Nous sommes presque tous, en France, des gentils qui avons accueilli une religion venue du monde sémitique. Nous sommes tous différents et pourtant similaires, sinon semblables. Nous ne pourrons survivre, collectivement, qu’en exerçant un devoir d’hospitalité et qu’en reconnaissant un droit d’hospitalité. C’est-à-dire en récusant la cruauté dans nos rapports avec autrui, en refusant l’humiliation et en honorant la dignité de l’autre. Et lorsque l’on ne sait plus très bien qui on est soi-même, comme il arrive souvent, il est toujours plus difficile d’accueillir l’autre.

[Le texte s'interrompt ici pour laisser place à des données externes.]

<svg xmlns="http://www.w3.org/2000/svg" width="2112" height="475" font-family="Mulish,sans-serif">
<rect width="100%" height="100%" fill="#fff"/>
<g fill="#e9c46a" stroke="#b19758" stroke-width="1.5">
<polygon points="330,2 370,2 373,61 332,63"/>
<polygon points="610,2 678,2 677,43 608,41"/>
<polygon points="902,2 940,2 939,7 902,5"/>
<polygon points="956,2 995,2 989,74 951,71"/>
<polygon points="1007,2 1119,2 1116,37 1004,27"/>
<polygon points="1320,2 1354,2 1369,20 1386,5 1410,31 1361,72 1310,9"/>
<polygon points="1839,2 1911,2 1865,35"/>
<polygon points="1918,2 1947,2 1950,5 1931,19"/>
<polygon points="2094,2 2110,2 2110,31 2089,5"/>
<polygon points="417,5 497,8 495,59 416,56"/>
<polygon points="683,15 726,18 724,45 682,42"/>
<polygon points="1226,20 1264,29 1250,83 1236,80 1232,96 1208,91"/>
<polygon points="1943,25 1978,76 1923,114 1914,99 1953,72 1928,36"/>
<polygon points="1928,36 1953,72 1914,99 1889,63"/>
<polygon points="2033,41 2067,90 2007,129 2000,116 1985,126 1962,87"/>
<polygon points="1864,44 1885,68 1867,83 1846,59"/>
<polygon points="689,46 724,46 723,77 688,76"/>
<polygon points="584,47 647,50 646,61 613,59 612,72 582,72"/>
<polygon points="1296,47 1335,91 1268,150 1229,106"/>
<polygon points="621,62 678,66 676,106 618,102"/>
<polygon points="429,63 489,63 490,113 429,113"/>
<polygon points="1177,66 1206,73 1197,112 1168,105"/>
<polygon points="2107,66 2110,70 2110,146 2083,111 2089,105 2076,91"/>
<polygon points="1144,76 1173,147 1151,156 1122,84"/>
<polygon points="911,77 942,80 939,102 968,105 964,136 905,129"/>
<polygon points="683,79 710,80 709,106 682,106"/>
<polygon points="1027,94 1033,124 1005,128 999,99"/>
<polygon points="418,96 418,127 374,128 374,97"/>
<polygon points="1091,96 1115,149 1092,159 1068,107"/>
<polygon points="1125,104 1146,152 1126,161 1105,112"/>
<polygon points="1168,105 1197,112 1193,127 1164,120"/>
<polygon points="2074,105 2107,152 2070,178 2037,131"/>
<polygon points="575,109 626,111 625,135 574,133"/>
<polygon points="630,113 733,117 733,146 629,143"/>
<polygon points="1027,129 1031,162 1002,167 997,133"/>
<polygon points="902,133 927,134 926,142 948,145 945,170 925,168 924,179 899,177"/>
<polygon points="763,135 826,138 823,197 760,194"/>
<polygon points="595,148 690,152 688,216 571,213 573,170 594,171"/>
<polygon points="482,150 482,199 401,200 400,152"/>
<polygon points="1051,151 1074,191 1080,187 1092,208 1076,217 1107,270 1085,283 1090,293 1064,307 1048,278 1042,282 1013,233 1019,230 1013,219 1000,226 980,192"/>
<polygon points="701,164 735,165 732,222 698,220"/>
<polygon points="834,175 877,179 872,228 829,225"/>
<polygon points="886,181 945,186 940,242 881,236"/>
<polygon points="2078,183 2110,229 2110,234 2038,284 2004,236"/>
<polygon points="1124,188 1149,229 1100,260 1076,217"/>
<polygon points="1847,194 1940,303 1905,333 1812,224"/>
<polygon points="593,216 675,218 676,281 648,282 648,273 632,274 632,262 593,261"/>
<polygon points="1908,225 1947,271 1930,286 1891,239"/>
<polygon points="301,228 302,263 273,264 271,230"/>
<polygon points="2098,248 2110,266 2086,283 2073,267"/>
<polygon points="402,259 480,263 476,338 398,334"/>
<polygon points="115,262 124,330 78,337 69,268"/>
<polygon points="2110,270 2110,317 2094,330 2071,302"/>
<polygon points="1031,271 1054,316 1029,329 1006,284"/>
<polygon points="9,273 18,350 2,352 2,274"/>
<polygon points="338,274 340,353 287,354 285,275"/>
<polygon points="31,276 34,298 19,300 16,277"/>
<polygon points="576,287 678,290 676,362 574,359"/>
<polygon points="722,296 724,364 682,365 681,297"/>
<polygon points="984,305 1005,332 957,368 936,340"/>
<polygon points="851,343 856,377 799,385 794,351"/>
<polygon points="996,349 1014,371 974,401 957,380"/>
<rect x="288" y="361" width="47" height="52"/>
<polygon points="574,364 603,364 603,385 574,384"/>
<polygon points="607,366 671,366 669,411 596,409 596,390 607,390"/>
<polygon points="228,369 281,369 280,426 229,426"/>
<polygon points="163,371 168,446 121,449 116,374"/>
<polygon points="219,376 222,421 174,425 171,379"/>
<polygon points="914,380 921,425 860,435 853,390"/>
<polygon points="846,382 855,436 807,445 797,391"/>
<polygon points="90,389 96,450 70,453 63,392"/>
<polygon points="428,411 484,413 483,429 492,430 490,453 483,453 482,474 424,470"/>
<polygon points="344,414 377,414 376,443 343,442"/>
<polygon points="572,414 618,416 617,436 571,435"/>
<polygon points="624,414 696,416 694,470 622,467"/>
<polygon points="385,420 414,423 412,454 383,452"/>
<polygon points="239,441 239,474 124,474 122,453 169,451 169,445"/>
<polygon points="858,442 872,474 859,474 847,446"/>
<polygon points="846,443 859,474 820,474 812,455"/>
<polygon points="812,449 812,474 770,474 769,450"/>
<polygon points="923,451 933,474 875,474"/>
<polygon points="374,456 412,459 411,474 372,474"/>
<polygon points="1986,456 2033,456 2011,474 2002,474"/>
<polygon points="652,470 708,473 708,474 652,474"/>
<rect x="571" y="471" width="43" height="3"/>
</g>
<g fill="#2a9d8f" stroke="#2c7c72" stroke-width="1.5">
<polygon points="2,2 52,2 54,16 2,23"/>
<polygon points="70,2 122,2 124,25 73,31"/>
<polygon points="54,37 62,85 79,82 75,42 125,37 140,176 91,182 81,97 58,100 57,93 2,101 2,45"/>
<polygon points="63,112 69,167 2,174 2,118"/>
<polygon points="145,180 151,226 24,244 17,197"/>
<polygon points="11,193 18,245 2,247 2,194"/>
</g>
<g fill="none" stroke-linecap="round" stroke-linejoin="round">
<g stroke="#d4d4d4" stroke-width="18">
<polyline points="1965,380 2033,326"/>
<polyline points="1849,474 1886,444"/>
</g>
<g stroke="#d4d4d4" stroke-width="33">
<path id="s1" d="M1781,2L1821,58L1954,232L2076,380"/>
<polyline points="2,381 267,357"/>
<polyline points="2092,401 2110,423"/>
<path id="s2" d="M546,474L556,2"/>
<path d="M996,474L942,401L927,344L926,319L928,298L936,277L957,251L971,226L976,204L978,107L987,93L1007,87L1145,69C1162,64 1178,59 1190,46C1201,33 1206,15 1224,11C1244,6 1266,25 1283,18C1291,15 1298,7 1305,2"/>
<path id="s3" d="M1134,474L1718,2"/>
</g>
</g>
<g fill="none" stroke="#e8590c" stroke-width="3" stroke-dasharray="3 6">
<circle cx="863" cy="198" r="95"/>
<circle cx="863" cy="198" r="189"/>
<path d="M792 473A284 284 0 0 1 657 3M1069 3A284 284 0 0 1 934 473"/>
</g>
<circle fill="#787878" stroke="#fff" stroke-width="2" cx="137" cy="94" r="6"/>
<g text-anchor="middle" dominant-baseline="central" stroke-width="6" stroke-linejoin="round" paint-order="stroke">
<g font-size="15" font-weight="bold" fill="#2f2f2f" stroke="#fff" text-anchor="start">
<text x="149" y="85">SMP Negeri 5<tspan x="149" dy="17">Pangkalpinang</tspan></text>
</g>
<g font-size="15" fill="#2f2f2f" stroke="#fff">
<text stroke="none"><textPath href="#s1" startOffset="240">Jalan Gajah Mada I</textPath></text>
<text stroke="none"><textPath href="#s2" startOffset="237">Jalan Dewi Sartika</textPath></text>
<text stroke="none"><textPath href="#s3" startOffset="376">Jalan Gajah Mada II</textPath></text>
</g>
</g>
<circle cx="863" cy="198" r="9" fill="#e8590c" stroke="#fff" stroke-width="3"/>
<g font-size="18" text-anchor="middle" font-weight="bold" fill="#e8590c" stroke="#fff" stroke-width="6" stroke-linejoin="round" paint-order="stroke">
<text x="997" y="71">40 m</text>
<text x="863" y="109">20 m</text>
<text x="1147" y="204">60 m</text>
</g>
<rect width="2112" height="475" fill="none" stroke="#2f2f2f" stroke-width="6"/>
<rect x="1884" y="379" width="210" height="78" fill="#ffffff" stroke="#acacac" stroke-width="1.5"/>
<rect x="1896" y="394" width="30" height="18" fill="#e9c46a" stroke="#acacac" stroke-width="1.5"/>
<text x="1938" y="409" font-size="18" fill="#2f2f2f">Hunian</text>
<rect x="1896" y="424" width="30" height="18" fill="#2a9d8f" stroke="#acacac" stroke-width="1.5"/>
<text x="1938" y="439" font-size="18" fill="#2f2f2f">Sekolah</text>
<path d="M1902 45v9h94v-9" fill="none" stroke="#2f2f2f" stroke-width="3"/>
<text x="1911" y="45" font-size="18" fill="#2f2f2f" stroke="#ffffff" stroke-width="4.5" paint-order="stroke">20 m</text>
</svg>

Naturellement cela ne peut exister sans réciprocité. Les règles de droit sont faites pour organiser celle-ci. Si je vais chez l’autre, je dois respecter ce qu’il est, dans son identité profonde.

Depuis Vatican II, l’Église s’est exprimée à de nombreuses reprises pour défendre les droits de l’homme migrant et dégager un certain nombre de principes que les États doivent respecter dans la gestion des phénomènes migratoires, convergeant ainsi avec les principes de la Déclaration universelle des droits de l’homme.

Tout d’abord, le droit de vivre dans sa patrie est un droit premier. Il en résulte que chaque État a le devoir d’aider l’ensemble de ses ressortissants à vivre au pays, mais aussi que, pour atteindre ce but, les pays développés doivent multiplier leurs efforts de coopération avec les pays les plus pauvres.

Mais toute personne a aussi le droit d’émigrer. Les autorités publiques nieraient injustement un droit de la personne humaine si elles s’opposaient à l’émigration ou à l’immigration, à moins que cela ne soit exigé par des motifs graves et objectivement fondés, relevant du bien commun. Dans ce cas, un État peut avoir une législation de régulation des flux migratoires, mais cette législation doit tenir compte de trois droits fondamentaux qui ne peuvent être remis en question : le droit de vivre en famille, le droit d’asile et le droit de pratiquer librement sa religion.